Alla ragazzina, se paghi il mutuo coi like, non puoi dire di farsi i cazzi suoi, ma nemmeno rispondere parafrasando Freud e spiegandole che a volte una mutanda è soltanto una mutanda, non sia mai! Alla ragazzina devi parlare adattando l’adulto che sei all’undicennitudine della stronzata a cui stai rispondendo, e raccontare che quella foto in cui c’è il tuo corpo nudo debitamente edulcorato sulle pudenda ma con la messa a fuoco su un culo che indossa l’unico indumento presente nell’inquadratura non è mica un modo per pubblicizzare la linea di perizomi – macché! – è un messaggio per piccole e grandi donne, un invito a non aver paura di essere sé stesse, che “nessuno può giudicarci o farci sentire sbagliate”, che “ci hanno insegnato che non possiamo osare”, che sei “contenta di far incazzare i puritani” e un sacco di altre frasi di una profondità tale che sospetto ci sia in ballo una collaborazione con la Perugina.
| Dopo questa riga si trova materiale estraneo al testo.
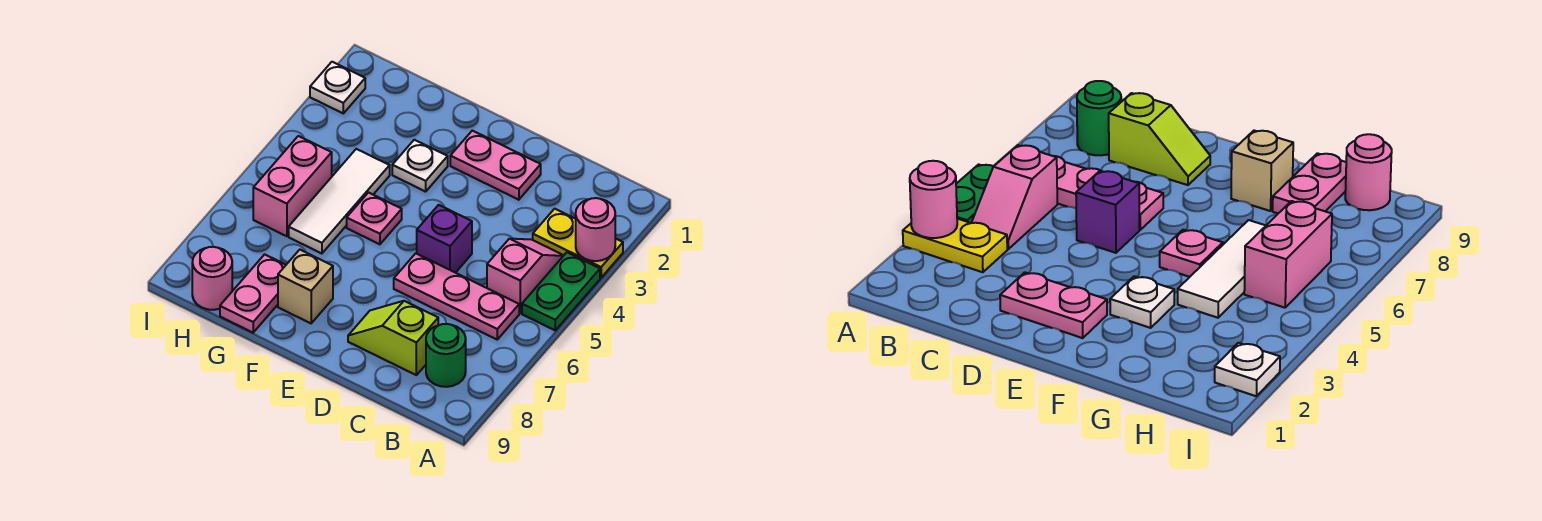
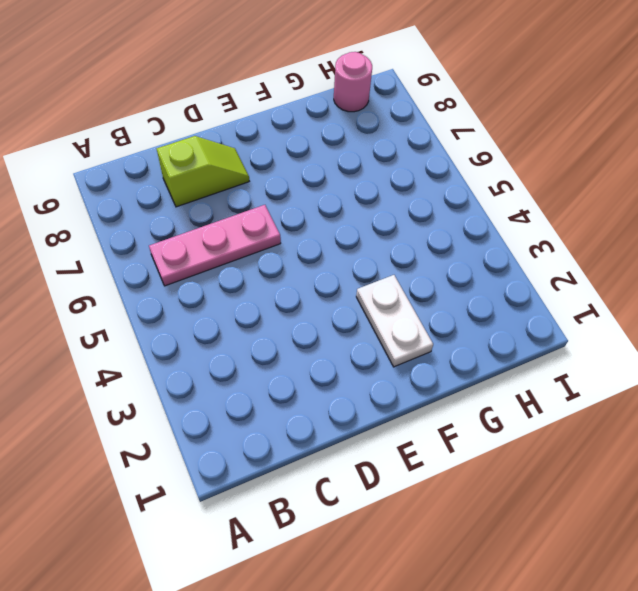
white 1x2 plate [356,275,433,367] -> white 1x1 plate [392,140,448,192]
none -> yellow 1x2 plate [533,209,623,278]
none -> green 1x2 plate [522,252,600,330]
none -> pink 1x2 slope [487,239,564,313]

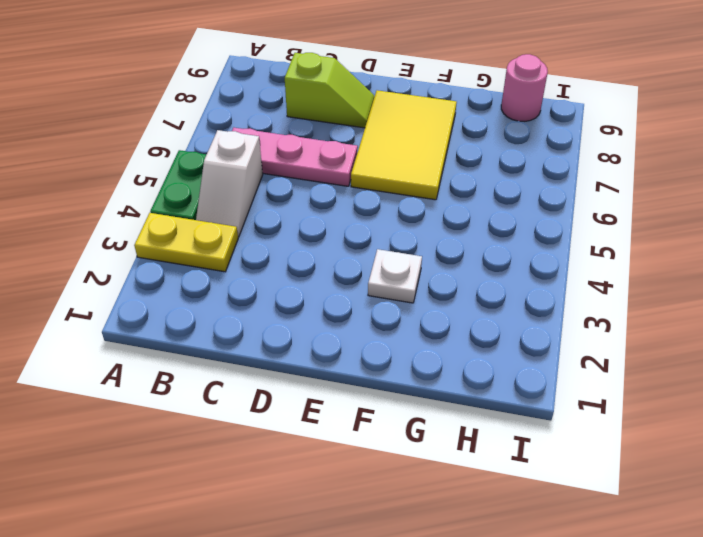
white 1x2 slope [196,130,263,237] -> pink 1x2 slope [487,239,564,313]
yellow 2x3 tile [351,90,457,200] -> tan 1x1 brick [278,250,333,323]
none -> green 1x1 round brick [426,324,466,387]
none -> pink 1x2 plate [450,131,541,200]
none -> purple 1x1 brick [417,205,472,273]

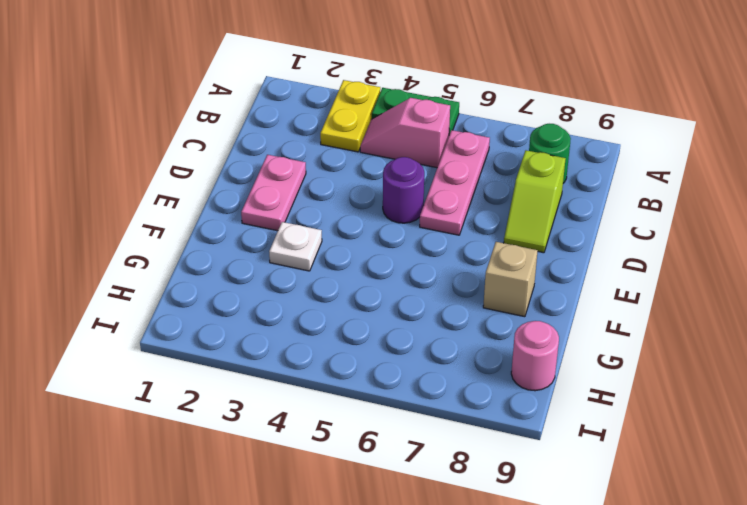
purple 1x1 round brick [383,157,424,223] -> purple 1x1 brick [417,205,472,273]
none -> pink 1x1 plate [347,193,402,244]
none -> white 1x3 tile [289,149,390,253]
none -> pink 1x2 plate [220,254,286,333]

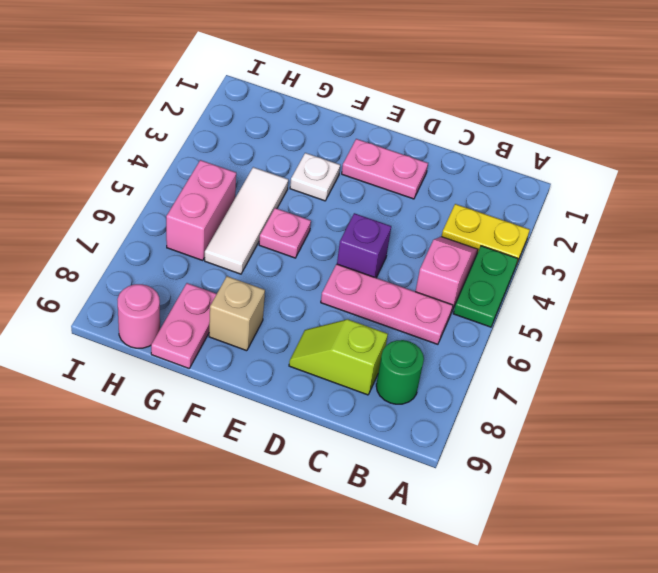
none -> white 1x1 plate [310,62,365,113]
none -> pink 1x1 round brick [576,198,615,261]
Lo so che adesso starete pensando che cercare di mantenere una determinata immagine agli occhi della platea è ciò che fanno tutti i personaggi pubblici o percepiti tali, e che il veder silurare dalle TV personaggi scarsi o ormai bolliti per delle uscite infelici vi fa credere che le rivolte social abbiano davvero il potere di decidere della carriera della gente di talento, ma la realtà è che l’indignazione vale soltanto finché smuove più soldi del suo oggetto, e che gli unici a doversi preoccupare dell’opinione della gente sono quelli a cui non è rimasto – o non hanno mai avuto – nient’altro che la propria immagine.
Se non siete ancora convinti sono costretto a farvi notare il sottinteso cardine di questo sproloquio: pur condividendo quantità di stoffa e inquadratura, la mutanda barricadera e contro i pregiudizi della Ferragni sarà dimenticata tra 10 giorni – come tutte quelle che l’hanno preceduta nella pesca a strascico di visualizzazioni – mentre la mutanda là in alto ha 30 anni, nessuno si è mai sentito in dovere di assurgerla a nobile simbolo di lotta, e della tenutaria di quelle chiappe non è neanche necessario fare il nome. Quella mutanda, in barba alle undicenni di ogni epoca, è diventata un classico trasversale, una nozione condivisa come la sigla di SuperQuark o il caschetto della Carrà.
Forse alle undicenni – se proprio si vuole spiegare qualcosa illudendosi che impareranno a stare al mondo dando retta agli adulti e non improvvisando per sopravvivere alle randellate in faccia che arriveranno – andrebbe spiegato che i mestieri sono importanti anche in un mondo in cui i produttori di cosmetici ti dicono che sei bellissima così, e in cui le banche ti raccontano che bisogna smetterla di pensare che i soldi siano così importanti; andrebbe spiegato loro che prima di non farsi giudicare da nessuno è meglio costruirsi un motivo per sbattersene dei pregiudizi che sia più solido di una frase a dimensione di biscotto della fortuna; soprattutto a un’undicenne andrebbe spiegato che tra un adulto che le dice di tacere perché ha detto una stronzata da ragazzina e un altro che le parla come il suo compagno di banco e le va dietro stando attento a non turbarla, è probabile che il secondo voglia soltanto vendere un perizoma a sua madre.